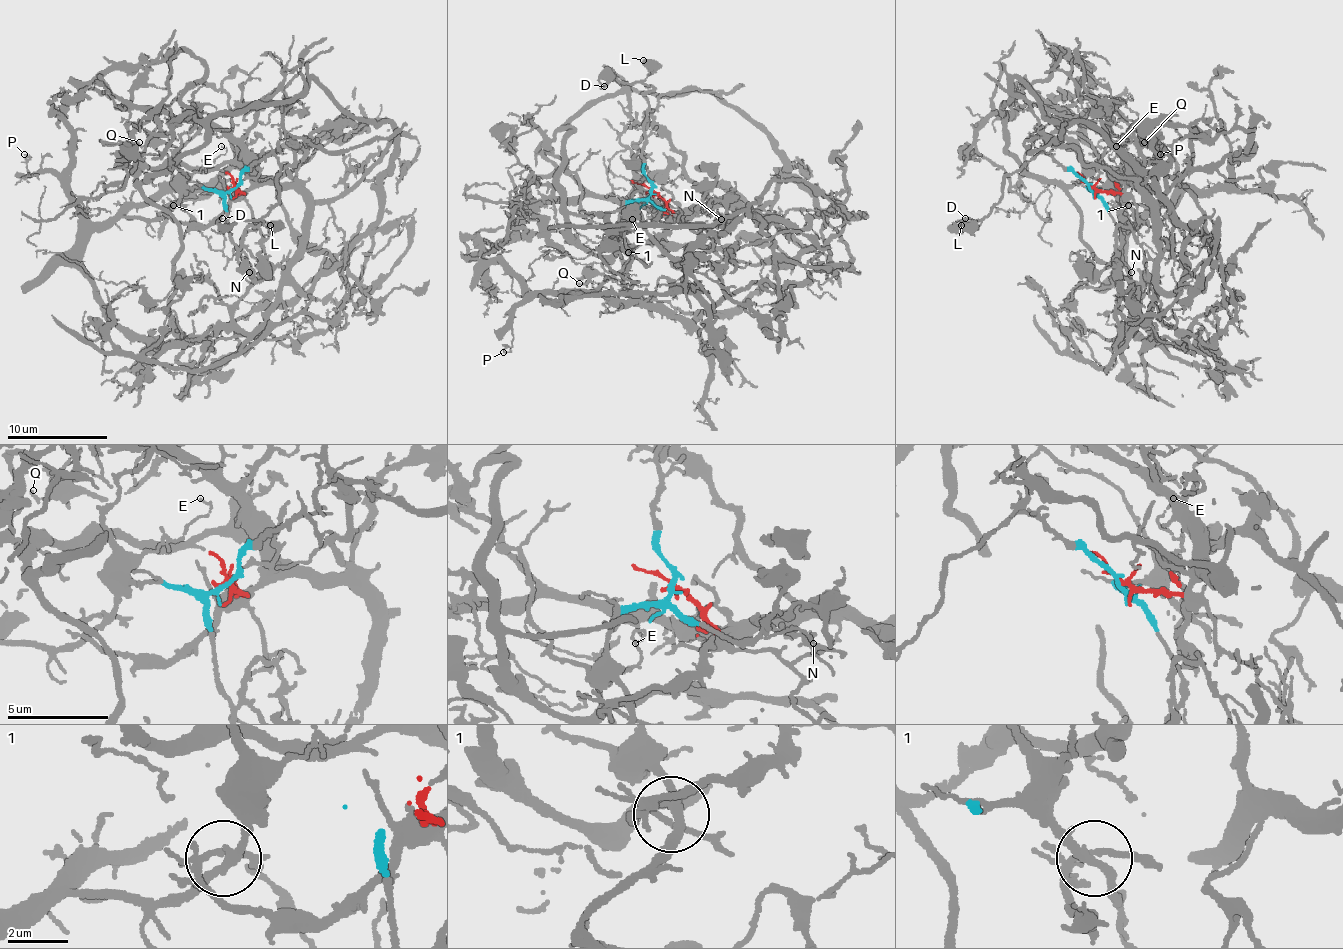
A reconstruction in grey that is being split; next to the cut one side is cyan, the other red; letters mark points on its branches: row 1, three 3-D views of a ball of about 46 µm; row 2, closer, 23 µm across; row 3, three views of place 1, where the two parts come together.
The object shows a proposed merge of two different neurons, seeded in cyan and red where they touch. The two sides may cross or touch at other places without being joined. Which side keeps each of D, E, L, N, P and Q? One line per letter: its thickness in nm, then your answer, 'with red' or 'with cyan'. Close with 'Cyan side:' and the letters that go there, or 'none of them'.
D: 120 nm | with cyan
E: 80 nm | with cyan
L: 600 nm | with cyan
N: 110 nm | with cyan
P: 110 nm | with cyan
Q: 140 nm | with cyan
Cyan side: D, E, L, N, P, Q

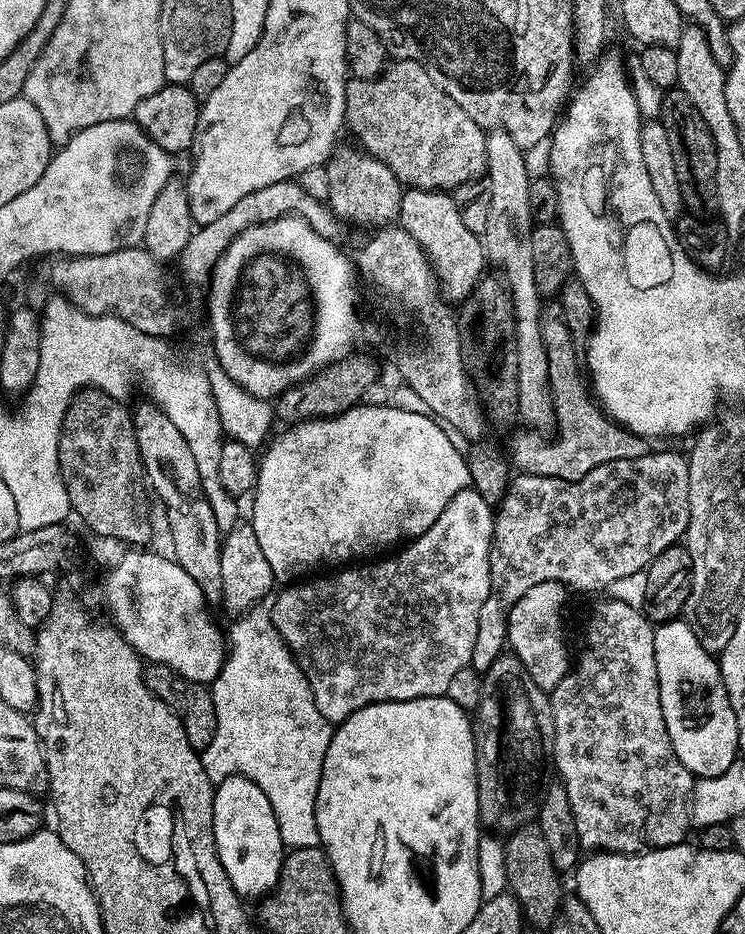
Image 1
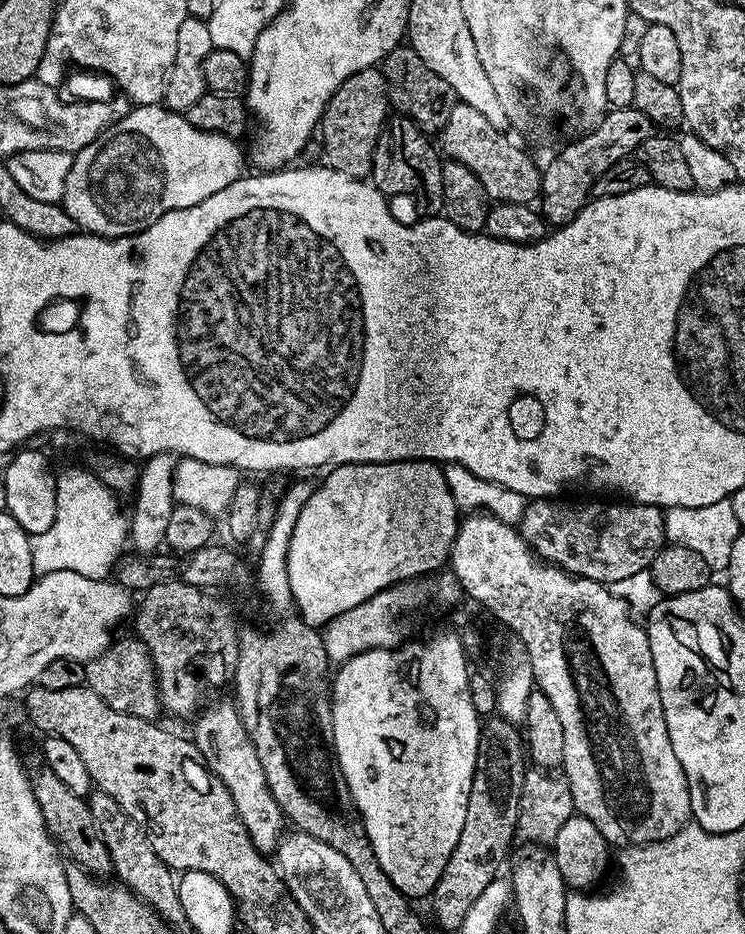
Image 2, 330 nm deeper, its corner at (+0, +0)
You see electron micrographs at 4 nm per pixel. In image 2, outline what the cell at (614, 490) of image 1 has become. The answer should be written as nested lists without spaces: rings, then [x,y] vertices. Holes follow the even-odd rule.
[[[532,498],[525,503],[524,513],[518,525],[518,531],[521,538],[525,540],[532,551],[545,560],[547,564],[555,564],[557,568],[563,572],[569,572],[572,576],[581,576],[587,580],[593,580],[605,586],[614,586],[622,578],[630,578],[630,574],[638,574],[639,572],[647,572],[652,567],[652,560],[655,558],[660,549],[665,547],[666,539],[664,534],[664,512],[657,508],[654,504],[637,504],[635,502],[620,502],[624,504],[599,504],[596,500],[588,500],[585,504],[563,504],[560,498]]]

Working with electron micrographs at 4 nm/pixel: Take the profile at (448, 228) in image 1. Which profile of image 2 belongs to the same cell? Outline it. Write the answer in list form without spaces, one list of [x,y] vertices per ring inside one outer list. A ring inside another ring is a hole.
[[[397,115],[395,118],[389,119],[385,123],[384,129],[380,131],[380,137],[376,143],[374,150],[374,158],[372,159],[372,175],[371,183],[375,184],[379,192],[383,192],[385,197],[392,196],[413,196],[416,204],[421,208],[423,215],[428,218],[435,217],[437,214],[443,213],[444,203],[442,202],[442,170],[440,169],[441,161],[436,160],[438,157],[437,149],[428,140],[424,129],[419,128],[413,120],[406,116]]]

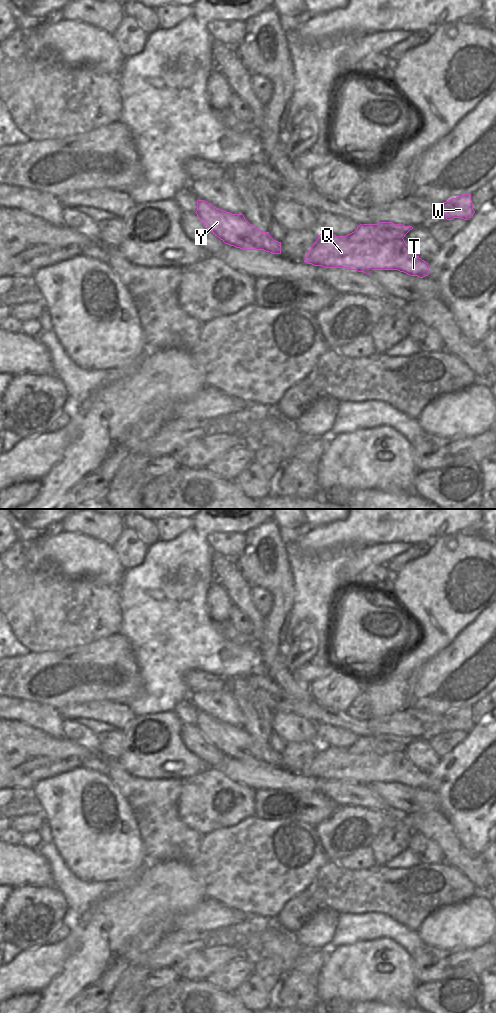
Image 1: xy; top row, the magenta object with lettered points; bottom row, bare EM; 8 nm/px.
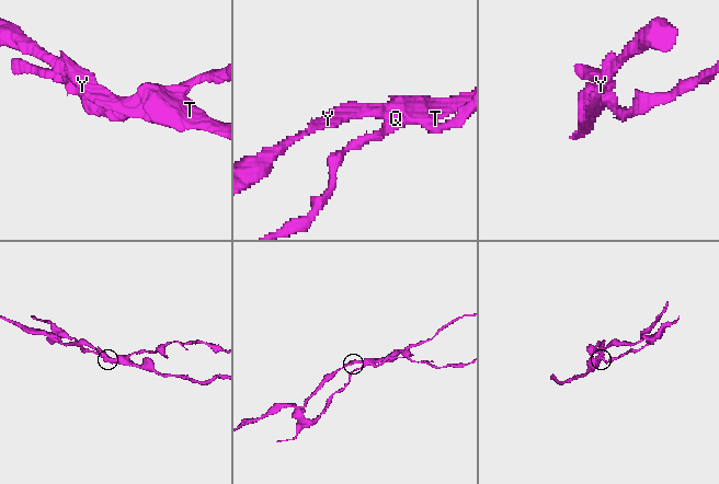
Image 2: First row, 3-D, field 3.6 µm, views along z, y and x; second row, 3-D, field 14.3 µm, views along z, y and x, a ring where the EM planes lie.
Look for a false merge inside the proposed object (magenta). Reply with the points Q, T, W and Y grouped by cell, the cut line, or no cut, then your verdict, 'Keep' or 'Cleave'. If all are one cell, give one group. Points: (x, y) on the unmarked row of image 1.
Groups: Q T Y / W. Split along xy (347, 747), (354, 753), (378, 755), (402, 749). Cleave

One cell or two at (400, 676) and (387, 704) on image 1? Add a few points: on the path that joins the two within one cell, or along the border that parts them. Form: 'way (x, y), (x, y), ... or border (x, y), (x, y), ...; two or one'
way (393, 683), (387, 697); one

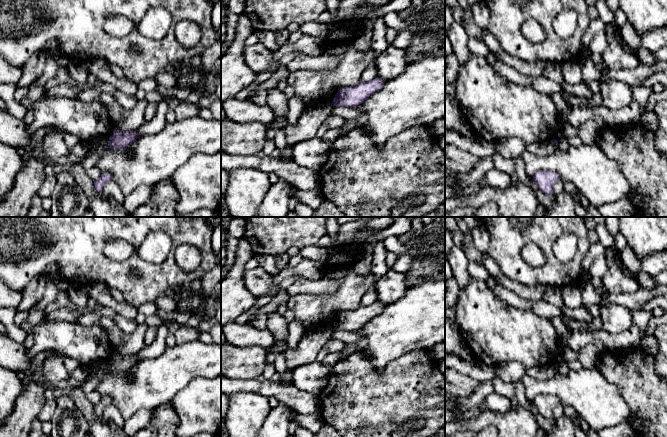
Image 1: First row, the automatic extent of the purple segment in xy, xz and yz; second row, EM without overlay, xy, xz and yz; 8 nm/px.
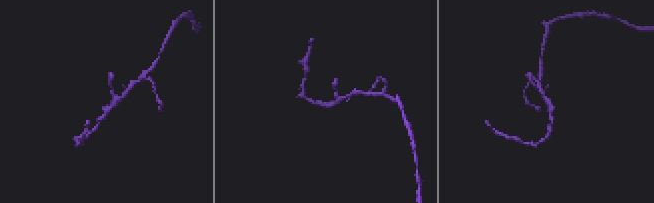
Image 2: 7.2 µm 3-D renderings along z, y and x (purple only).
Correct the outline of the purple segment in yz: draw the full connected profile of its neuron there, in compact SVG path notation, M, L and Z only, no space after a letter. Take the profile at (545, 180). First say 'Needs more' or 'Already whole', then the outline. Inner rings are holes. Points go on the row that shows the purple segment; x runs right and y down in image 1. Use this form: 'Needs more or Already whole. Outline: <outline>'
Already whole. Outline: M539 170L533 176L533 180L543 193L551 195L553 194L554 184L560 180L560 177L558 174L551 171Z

■ ■ ■ ■

### ACTIVITY
Which lines of the records above contain the word "views"? Show each of them.

### ANSWER TO THIS EXERCISE
A reconstruction in grey that is being split; next to the cut one side is cyan, the other red; letters mark points on its branches: row 1, three 3-D views of a ball of about 46 µm; row 2, closer, 23 µm across; row 3, three views of place 1, where the two parts come together.
Image 2: First row, 3-D, field 3.6 µm, views along z, y and x; second row, 3-D, field 14.3 µm, views along z, y and x, a ring where the EM planes lie.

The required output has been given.